Rickmansworth, Hertfordshire

Buy now, and save

Logic suggests that this month’s unexpectedly low inflation figures are a blip unlikely to last more than a few weeks. Traders desperate for cashflow are selling off at cost old stock bought when the pound was high against the dollar and the euro. When this is gone, imported food and consumer goods will cost nearly half as much again because of the devaluation of sterling. If you plan to buy something imported, and you can afford it, buy now because things will not be as cheap again in the foreseeable future.

David Burton

Wellington, Shropshire

Share the blame

As an Englishman who has lived most of his life in Scotland, I have never experienced “the almost pathological suspicion” which, Dominic Lawson asserts, “a very large number of Scots have of the English”(Opinion, 17 February). With most of my fellow countrymen, I thought the banking crisis was caused by irresponsible capitalists poorly controlled by politicians from all parts of the UK and beyond. Now we have been put right by Mr Lawson. At least he’s not blaming the Jews, the blacks, gay or disabled people, just the Scots.

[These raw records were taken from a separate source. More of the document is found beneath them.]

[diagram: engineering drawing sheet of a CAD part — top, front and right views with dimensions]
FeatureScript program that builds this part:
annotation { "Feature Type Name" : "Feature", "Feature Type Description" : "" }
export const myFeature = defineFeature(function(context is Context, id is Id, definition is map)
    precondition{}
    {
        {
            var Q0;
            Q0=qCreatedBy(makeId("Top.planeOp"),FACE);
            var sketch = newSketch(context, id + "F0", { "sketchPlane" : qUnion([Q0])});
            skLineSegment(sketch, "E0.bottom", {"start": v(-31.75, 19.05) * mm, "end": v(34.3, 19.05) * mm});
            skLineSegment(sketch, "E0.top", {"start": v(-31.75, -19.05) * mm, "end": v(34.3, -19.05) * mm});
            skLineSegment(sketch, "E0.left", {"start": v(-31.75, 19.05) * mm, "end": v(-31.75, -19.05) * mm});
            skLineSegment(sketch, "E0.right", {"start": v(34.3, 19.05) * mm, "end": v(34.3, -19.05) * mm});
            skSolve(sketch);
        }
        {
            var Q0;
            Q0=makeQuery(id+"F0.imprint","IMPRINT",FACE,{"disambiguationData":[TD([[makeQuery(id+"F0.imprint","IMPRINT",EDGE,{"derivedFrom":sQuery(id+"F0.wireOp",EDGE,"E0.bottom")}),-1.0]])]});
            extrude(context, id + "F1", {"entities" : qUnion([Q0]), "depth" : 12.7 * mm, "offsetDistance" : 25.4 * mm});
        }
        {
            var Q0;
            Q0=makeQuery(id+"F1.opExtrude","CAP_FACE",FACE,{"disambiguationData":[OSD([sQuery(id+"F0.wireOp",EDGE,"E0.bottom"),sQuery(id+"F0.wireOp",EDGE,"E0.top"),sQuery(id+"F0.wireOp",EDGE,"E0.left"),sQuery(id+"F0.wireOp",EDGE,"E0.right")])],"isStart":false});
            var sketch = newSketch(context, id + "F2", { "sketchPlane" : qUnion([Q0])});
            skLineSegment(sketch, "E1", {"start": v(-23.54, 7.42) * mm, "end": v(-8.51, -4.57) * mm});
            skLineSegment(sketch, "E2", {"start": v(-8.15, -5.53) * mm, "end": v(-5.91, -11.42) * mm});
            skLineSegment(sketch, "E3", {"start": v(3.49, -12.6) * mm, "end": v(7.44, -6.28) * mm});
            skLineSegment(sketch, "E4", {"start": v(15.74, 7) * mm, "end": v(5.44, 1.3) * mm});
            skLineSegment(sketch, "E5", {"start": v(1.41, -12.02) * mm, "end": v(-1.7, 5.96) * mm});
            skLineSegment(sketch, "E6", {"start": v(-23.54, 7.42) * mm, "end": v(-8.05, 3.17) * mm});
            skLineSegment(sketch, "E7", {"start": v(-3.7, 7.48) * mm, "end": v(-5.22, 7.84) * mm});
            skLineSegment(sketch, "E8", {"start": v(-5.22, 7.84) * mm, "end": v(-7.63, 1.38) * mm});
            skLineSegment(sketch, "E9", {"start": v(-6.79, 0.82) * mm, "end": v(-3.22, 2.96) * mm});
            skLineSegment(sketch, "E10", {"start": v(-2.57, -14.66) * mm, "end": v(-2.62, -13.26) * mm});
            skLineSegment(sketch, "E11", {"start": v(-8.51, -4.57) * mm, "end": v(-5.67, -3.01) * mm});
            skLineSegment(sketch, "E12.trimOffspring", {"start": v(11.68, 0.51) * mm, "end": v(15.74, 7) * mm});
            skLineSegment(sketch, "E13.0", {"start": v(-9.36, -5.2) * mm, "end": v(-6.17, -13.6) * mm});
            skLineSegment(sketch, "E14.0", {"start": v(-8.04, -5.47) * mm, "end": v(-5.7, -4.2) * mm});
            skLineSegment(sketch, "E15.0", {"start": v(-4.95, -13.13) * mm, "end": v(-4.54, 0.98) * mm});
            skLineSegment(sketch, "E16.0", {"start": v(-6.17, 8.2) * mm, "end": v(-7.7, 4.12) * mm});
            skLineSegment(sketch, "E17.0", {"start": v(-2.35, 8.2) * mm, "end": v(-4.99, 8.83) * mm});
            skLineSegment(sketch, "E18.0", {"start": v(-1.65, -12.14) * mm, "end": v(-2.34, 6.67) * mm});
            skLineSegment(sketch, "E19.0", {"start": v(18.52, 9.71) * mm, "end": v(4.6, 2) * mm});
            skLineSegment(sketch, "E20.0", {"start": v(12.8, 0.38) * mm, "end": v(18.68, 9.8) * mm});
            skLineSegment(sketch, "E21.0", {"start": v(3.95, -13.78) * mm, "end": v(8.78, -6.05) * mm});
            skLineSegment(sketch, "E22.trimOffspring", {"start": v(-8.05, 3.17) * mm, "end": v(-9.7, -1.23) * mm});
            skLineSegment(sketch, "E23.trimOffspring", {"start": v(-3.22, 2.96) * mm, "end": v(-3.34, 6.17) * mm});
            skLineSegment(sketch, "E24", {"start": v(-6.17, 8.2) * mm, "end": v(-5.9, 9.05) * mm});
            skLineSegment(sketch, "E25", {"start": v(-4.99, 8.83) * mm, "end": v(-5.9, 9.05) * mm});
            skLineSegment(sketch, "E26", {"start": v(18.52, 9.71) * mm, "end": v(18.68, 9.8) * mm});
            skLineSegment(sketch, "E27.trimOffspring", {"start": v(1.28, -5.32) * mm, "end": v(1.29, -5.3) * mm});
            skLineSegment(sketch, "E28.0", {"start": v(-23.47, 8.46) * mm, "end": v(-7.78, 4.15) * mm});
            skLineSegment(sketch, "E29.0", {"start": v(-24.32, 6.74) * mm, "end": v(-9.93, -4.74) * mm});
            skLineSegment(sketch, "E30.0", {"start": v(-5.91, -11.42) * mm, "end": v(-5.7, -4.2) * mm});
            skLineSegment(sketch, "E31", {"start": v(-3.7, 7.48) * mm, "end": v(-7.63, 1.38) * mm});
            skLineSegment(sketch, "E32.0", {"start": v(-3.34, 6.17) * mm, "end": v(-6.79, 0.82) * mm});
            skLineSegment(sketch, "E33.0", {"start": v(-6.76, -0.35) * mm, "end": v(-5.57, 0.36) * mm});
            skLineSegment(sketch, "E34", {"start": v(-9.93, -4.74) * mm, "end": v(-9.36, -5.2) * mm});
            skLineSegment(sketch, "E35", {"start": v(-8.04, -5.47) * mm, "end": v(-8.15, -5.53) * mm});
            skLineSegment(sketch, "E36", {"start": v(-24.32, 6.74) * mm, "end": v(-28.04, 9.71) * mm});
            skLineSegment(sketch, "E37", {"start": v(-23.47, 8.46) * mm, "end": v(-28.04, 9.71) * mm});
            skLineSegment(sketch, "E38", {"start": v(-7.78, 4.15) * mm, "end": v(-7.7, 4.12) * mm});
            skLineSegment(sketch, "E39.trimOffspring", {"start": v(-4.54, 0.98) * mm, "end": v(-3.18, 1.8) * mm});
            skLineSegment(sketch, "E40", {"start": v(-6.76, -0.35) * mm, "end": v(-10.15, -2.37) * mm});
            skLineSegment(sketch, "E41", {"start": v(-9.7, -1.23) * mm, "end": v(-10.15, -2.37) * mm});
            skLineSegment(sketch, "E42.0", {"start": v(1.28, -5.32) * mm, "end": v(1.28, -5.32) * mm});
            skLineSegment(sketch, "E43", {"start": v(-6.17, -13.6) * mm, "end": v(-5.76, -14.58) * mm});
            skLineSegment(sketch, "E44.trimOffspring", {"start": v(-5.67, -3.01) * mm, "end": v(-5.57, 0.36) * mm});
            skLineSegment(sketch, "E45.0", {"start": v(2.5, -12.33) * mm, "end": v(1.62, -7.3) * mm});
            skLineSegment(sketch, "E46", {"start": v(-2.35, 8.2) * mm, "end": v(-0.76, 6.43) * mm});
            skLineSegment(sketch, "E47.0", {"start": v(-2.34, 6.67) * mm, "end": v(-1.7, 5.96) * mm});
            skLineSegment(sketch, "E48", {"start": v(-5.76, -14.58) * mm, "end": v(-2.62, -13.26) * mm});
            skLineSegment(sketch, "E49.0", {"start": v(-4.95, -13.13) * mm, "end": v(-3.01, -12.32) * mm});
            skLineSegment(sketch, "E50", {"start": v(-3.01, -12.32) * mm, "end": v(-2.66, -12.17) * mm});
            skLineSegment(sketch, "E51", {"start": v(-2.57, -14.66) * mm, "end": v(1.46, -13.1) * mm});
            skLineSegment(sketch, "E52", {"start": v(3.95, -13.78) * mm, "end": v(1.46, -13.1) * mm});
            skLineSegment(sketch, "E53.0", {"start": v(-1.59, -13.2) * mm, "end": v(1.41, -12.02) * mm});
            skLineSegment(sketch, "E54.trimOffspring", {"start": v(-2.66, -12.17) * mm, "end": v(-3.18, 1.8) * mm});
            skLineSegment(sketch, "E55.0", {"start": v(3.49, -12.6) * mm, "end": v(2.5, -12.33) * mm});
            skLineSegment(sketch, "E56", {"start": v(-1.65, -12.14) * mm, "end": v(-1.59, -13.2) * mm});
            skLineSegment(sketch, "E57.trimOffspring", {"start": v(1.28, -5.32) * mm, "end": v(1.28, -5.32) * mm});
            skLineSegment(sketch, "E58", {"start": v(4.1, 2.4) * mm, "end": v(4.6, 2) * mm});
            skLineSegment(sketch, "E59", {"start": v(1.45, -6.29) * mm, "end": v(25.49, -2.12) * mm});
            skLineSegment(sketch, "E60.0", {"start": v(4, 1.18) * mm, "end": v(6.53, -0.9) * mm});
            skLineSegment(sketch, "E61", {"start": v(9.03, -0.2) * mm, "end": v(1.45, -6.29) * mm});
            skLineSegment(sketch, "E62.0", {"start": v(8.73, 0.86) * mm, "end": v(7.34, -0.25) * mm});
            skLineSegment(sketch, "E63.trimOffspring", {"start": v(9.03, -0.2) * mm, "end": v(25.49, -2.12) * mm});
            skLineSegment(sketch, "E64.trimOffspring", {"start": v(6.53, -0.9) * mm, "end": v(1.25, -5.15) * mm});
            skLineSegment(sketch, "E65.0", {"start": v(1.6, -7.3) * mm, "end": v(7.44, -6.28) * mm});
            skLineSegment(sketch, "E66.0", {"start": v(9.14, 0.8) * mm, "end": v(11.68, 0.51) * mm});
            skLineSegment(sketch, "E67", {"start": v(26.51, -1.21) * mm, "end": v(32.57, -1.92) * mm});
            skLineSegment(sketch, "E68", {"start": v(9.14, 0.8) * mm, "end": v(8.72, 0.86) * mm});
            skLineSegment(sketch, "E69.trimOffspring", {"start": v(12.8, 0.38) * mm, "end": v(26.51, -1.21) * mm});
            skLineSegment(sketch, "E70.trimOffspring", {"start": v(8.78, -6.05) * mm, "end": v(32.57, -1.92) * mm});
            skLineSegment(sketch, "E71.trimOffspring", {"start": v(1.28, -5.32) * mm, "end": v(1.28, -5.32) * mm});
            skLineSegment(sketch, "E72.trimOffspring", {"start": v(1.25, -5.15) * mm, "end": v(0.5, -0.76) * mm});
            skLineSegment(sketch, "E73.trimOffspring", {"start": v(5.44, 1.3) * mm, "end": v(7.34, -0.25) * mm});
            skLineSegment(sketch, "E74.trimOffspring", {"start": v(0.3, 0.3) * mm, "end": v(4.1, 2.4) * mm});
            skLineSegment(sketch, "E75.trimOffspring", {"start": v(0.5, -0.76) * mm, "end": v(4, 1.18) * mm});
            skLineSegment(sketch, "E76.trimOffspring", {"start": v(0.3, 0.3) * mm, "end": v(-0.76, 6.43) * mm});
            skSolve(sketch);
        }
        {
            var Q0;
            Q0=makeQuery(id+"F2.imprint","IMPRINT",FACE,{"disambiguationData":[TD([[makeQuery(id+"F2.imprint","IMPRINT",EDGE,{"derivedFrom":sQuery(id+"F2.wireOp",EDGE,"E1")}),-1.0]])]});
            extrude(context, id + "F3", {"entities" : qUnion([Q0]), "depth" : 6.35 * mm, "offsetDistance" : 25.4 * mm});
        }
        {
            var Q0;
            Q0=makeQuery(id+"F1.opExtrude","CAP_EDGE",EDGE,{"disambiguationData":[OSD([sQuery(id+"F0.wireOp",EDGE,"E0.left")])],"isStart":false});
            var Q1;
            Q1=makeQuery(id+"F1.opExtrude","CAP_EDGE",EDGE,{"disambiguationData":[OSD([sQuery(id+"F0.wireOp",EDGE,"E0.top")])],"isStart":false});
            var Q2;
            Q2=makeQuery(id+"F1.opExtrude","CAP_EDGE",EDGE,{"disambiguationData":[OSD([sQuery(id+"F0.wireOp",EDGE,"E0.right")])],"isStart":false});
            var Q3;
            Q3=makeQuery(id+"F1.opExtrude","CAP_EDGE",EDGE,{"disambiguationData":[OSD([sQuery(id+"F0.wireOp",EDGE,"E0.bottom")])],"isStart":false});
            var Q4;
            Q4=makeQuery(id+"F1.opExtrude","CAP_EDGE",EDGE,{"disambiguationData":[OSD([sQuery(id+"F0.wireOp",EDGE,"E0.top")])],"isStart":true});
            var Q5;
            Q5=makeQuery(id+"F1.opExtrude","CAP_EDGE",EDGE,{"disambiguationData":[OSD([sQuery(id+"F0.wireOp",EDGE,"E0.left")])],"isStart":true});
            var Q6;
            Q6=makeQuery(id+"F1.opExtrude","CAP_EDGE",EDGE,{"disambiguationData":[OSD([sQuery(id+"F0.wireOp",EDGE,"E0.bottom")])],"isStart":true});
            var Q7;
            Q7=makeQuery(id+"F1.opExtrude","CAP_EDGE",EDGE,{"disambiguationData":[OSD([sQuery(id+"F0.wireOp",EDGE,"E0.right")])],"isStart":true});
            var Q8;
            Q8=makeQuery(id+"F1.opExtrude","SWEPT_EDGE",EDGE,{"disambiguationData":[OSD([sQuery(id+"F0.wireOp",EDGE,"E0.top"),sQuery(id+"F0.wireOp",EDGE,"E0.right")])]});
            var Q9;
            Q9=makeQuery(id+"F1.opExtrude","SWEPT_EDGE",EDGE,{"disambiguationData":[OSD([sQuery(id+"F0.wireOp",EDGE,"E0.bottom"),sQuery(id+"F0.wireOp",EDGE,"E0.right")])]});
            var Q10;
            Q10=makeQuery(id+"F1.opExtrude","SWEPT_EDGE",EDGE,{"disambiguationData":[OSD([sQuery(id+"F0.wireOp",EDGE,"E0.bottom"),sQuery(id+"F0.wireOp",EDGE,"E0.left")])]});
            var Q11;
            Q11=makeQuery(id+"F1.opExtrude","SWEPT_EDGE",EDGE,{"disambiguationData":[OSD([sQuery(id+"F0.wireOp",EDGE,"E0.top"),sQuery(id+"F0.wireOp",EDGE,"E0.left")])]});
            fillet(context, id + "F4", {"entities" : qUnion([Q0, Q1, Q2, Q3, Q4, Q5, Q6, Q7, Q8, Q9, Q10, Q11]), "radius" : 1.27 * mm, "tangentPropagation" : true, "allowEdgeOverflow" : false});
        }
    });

So that’s all right then.

Paul Bassett

Glasgow

Darn right

Brian Cooke (letters, 19 February) is mystified by the word “dang”. It’s actually one of the euphemisms used by overly-Christian folk in the US for the too forthright “damn”, just as “Gee” is a safe substitute for God. Can’t help him on the temperature of dang/damn, though, unless it’s related to the level of heat in Heck.